* [Task description]
Output all of the material exactly; leave out no line.

::::

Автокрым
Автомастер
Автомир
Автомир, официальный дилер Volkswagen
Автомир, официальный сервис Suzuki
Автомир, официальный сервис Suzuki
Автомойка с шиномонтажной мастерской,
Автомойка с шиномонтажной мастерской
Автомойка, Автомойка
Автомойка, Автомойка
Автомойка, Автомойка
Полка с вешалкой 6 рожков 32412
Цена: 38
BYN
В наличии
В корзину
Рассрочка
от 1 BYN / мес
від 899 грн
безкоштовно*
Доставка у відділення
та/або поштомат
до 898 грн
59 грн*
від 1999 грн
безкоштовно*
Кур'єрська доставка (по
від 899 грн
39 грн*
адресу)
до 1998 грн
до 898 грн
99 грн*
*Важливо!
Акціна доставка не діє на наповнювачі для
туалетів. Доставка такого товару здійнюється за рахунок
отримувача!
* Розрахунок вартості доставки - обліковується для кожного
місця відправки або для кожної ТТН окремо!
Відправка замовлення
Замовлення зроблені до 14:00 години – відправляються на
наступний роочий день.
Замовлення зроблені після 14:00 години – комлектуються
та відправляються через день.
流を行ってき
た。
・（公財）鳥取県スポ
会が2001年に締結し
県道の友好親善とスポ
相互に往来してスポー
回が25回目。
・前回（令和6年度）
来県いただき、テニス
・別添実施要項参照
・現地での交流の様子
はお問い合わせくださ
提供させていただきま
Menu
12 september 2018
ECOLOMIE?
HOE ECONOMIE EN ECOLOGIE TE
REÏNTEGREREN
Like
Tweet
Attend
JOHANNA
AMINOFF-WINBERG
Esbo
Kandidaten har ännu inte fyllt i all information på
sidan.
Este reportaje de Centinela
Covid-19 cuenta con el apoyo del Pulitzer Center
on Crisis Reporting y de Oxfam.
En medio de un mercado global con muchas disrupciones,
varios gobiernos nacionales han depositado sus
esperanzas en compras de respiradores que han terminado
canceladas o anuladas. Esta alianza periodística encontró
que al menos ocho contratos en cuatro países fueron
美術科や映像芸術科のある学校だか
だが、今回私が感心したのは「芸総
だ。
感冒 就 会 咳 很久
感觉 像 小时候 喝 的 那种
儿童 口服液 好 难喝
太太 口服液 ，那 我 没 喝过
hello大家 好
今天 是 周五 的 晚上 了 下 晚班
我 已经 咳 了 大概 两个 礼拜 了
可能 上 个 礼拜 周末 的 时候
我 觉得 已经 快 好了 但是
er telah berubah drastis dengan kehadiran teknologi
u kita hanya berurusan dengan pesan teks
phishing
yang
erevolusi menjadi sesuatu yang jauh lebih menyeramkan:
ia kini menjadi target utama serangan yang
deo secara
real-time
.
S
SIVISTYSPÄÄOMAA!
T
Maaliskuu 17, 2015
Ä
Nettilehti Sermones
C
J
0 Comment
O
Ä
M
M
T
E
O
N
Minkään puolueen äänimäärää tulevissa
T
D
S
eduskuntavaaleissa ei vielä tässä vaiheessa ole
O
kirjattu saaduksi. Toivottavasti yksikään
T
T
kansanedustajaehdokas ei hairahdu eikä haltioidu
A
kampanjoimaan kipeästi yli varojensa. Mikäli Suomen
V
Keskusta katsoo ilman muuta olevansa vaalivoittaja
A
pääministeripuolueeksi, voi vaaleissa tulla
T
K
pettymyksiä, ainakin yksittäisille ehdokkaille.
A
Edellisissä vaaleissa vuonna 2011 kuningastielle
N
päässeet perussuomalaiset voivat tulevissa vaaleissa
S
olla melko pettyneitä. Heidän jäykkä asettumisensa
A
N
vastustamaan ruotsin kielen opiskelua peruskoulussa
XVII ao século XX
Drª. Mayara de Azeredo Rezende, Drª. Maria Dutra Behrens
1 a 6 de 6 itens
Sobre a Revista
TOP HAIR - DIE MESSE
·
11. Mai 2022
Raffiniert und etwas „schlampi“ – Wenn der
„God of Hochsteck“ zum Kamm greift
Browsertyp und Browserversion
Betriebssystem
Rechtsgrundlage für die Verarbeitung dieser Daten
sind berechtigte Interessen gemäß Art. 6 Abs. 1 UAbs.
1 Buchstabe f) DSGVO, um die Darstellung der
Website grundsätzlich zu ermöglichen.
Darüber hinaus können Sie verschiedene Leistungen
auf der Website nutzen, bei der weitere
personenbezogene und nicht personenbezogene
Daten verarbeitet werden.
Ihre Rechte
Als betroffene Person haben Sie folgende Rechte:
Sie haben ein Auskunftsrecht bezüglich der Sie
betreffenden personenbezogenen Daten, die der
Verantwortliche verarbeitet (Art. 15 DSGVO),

::::

* [Finished task]
Автокрым
Автомастер
Автомир
Автомир, официальный дилер Volkswagen
Автомир, официальный сервис Suzuki
Автомир, официальный сервис Suzuki
Автомойка с шиномонтажной мастерской,
Автомойка с шиномонтажной мастерской
Автомойка, Автомойка
Автомойка, Автомойка
Автомойка, Автомойка
Полка с вешалкой 6 рожков 32412
Цена: 38
BYN
В наличии
В корзину
Рассрочка
от 1 BYN / мес
від 899 грн
безкоштовно*
Доставка у відділення
та/або поштомат
до 898 грн
59 грн*
від 1999 грн
безкоштовно*
Кур'єрська доставка (по
від 899 грн
39 грн*
адресу)
до 1998 грн
до 898 грн
99 грн*
*Важливо!
Акціна доставка не діє на наповнювачі для
туалетів. Доставка такого товару здійнюється за рахунок
отримувача!
* Розрахунок вартості доставки - обліковується для кожного
місця відправки або для кожної ТТН окремо!
Відправка замовлення
Замовлення зроблені до 14:00 години – відправляються на
наступний роочий день.
Замовлення зроблені після 14:00 години – комлектуються
та відправляються через день.
流を行ってき
た。
・（公財）鳥取県スポ
会が2001年に締結し
県道の友好親善とスポ
相互に往来してスポー
回が25回目。
・前回（令和6年度）
来県いただき、テニス
・別添実施要項参照
・現地での交流の様子
はお問い合わせくださ
提供させていただきま
Menu
12 september 2018
ECOLOMIE?
HOE ECONOMIE EN ECOLOGIE TE
REÏNTEGREREN
Like
Tweet
Attend
JOHANNA
AMINOFF-WINBERG
Esbo
Kandidaten har ännu inte fyllt i all information på
sidan.
Este reportaje de Centinela
Covid-19 cuenta con el apoyo del Pulitzer Center
on Crisis Reporting y de Oxfam.
En medio de un mercado global con muchas disrupciones,
varios gobiernos nacionales han depositado sus
esperanzas en compras de respiradores que han terminado
canceladas o anuladas. Esta alianza periodística encontró
que al menos ocho contratos en cuatro países fueron
美術科や映像芸術科のある学校だか
だが、今回私が感心したのは「芸総
だ。
感冒 就 会 咳 很久
感觉 像 小时候 喝 的 那种
儿童 口服液 好 难喝
太太 口服液 ，那 我 没 喝过
hello大家 好
今天 是 周五 的 晚上 了 下 晚班
我 已经 咳 了 大概 两个 礼拜 了
可能 上 个 礼拜 周末 的 时候
我 觉得 已经 快 好了 但是
er telah berubah drastis dengan kehadiran teknologi
u kita hanya berurusan dengan pesan teks
phishing
yang
erevolusi menjadi sesuatu yang jauh lebih menyeramkan:
ia kini menjadi target utama serangan yang
deo secara
real-time
.
S
SIVISTYSPÄÄOMAA!
T
Maaliskuu 17, 2015
Ä
Nettilehti Sermones
C
J
0 Comment
O
Ä
M
M
T
E
O
N
Minkään puolueen äänimäärää tulevissa
T
D
S
eduskuntavaaleissa ei vielä tässä vaiheessa ole
O
kirjattu saaduksi. Toivottavasti yksikään
T
T
kansanedustajaehdokas ei hairahdu eikä haltioidu
A
kampanjoimaan kipeästi yli varojensa. Mikäli Suomen
V
Keskusta katsoo ilman muuta olevansa vaalivoittaja
A
pääministeripuolueeksi, voi vaaleissa tulla
T
K
pettymyksiä, ainakin yksittäisille ehdokkaille.
A
Edellisissä vaaleissa vuonna 2011 kuningastielle
N
päässeet perussuomalaiset voivat tulevissa vaaleissa
S
olla melko pettyneitä. Heidän jäykkä asettumisensa
A
N
vastustamaan ruotsin kielen opiskelua peruskoulussa
XVII ao século XX
Drª. Mayara de Azeredo Rezende, Drª. Maria Dutra Behrens
1 a 6 de 6 itens
Sobre a Revista
TOP HAIR - DIE MESSE
·
11. Mai 2022
Raffiniert und etwas „schlampi“ – Wenn der
„God of Hochsteck“ zum Kamm greift
Browsertyp und Browserversion
Betriebssystem
Rechtsgrundlage für die Verarbeitung dieser Daten
sind berechtigte Interessen gemäß Art. 6 Abs. 1 UAbs.
1 Buchstabe f) DSGVO, um die Darstellung der
Website grundsätzlich zu ermöglichen.
Darüber hinaus können Sie verschiedene Leistungen
auf der Website nutzen, bei der weitere
personenbezogene und nicht personenbezogene
Daten verarbeitet werden.
Ihre Rechte
Als betroffene Person haben Sie folgende Rechte:
Sie haben ein Auskunftsrecht bezüglich der Sie
betreffenden personenbezogenen Daten, die der
Verantwortliche verarbeitet (Art. 15 DSGVO),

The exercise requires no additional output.